> [What to work on]: One number should be the full reply: how many lines of the material below contain "Jaume".

> [Data provided]:
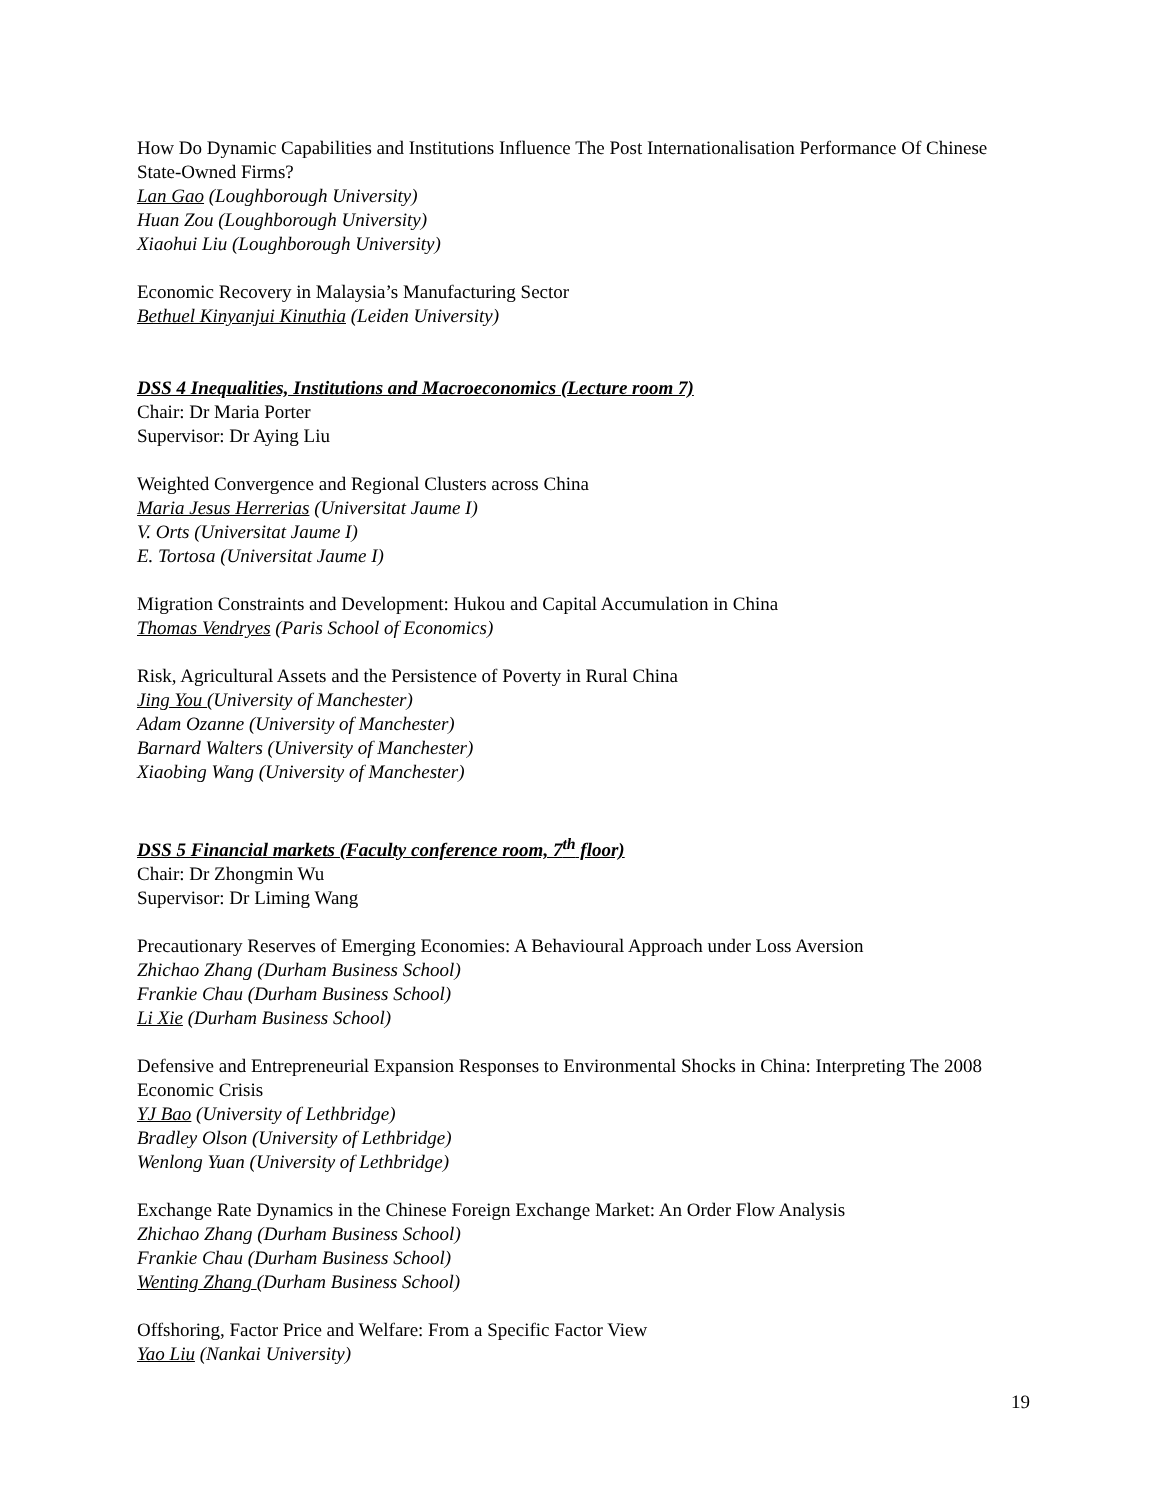How Do Dynamic Capabilities and Institutions Influence The Post Internationalisation Performance Of Chinese State-Owned Firms?
Lan Gao (Loughborough University)
Huan Zou (Loughborough University)
Xiaohui Liu (Loughborough University)
Economic Recovery in Malaysia’s Manufacturing Sector
Bethuel Kinyanjui Kinuthia (Leiden University)
DSS 4 Inequalities, Institutions and Macroeconomics (Lecture room 7)
Chair: Dr Maria Porter
Supervisor: Dr Aying Liu
Weighted Convergence and Regional Clusters across China
Maria Jesus Herrerias (Universitat Jaume I)
V. Orts (Universitat Jaume I)
E. Tortosa (Universitat Jaume I)
Migration Constraints and Development: Hukou and Capital Accumulation in China
Thomas Vendryes (Paris School of Economics)
Risk, Agricultural Assets and the Persistence of Poverty in Rural China
Jing You (University of Manchester)
Adam Ozanne (University of Manchester)
Barnard Walters (University of Manchester)
Xiaobing Wang (University of Manchester)
DSS 5 Financial markets (Faculty conference room, 7<sup>th</sup> floor)
Chair: Dr Zhongmin Wu
Supervisor: Dr Liming Wang
Precautionary Reserves of Emerging Economies: A Behavioural Approach under Loss Aversion
Zhichao Zhang (Durham Business School)
Frankie Chau (Durham Business School)
Li Xie (Durham Business School)
Defensive and Entrepreneurial Expansion Responses to Environmental Shocks in China: Interpreting The 2008 Economic Crisis
YJ Bao (University of Lethbridge)
Bradley Olson (University of Lethbridge)
Wenlong Yuan (University of Lethbridge)
Exchange Rate Dynamics in the Chinese Foreign Exchange Market: An Order Flow Analysis
Zhichao Zhang (Durham Business School)
Frankie Chau (Durham Business School)
Wenting Zhang (Durham Business School)
Offshoring, Factor Price and Welfare: From a Specific Factor View
Yao Liu (Nankai University)
19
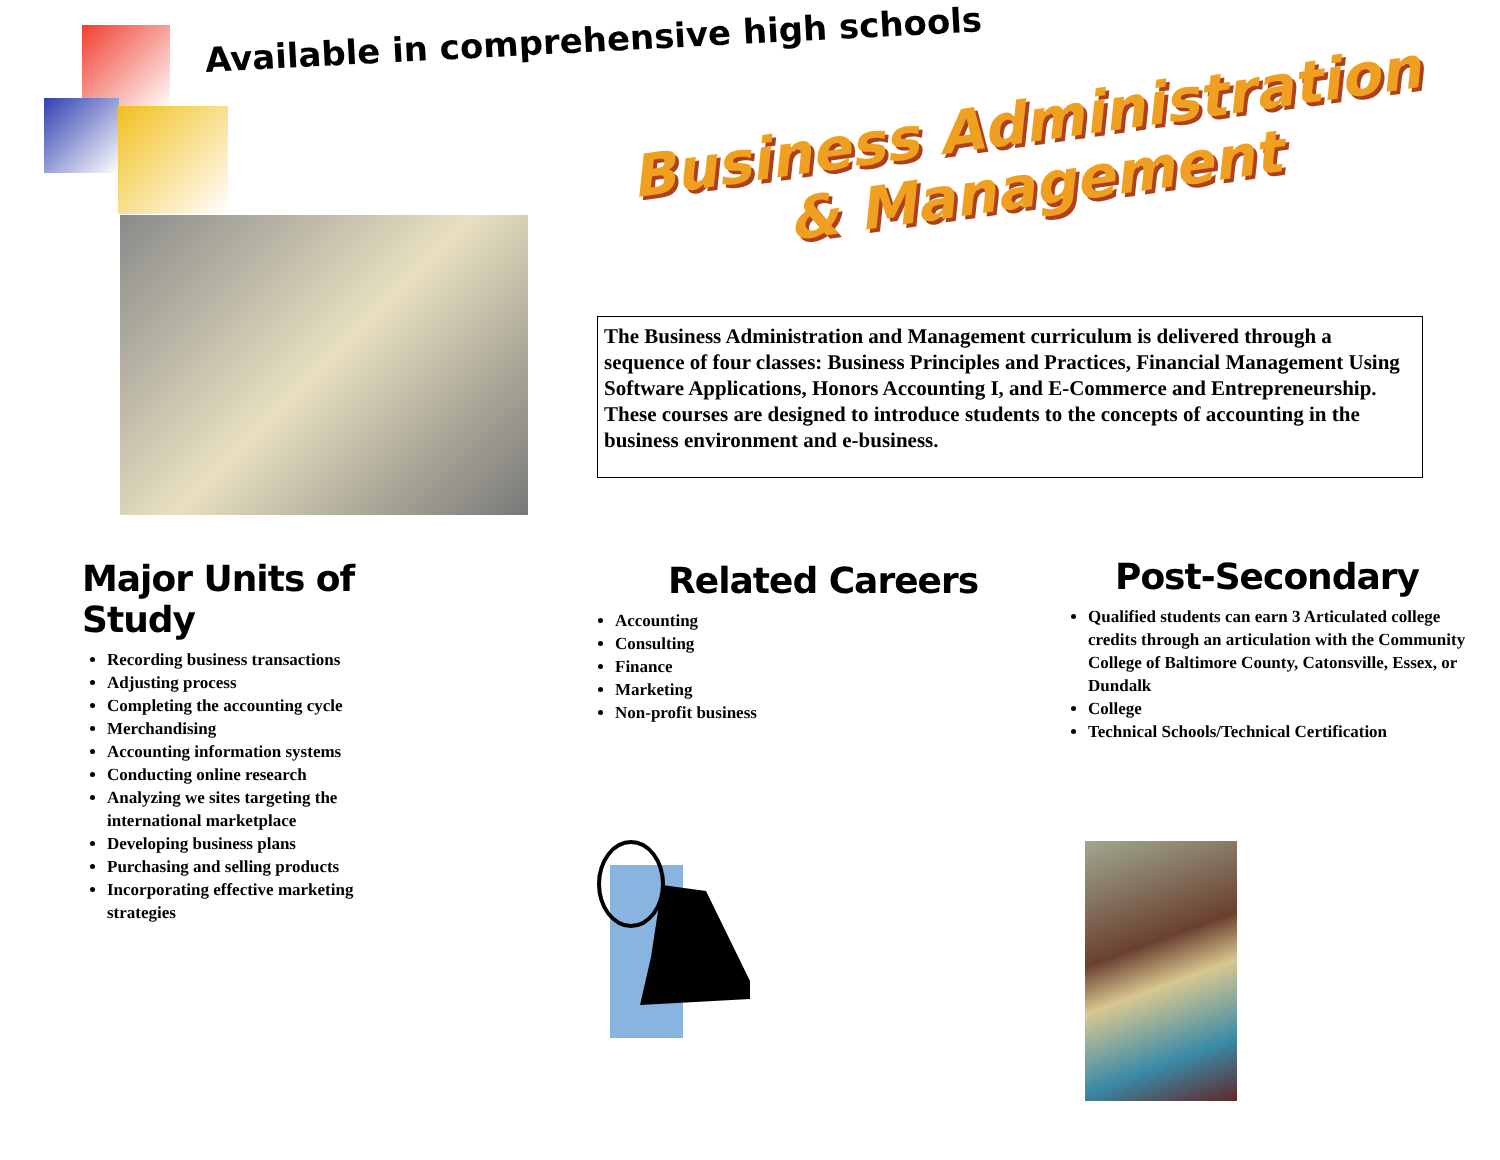Available in comprehensive high schools
Business Administration
& Management
The Business Administration and Management curriculum is delivered through a sequence of four classes: Business Principles and Practices, Financial Management Using Software Applications, Honors Accounting I, and E-Commerce and Entrepreneurship. These courses are designed to introduce students to the concepts of accounting in the business environment and e-business.
Major Units of Study
Recording business transactions
Adjusting process
Completing the accounting cycle
Merchandising
Accounting information systems
Conducting online research
Analyzing we sites targeting the international marketplace
Developing business plans
Purchasing and selling products
Incorporating effective marketing strategies
Related Careers
Accounting
Consulting
Finance
Marketing
Non-profit business
Post-Secondary
Qualified students can earn 3 Articulated college credits through an articulation with the Community College of Baltimore County, Catonsville, Essex, or Dundalk
College
Technical Schools/Technical Certification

> [Task result]: 3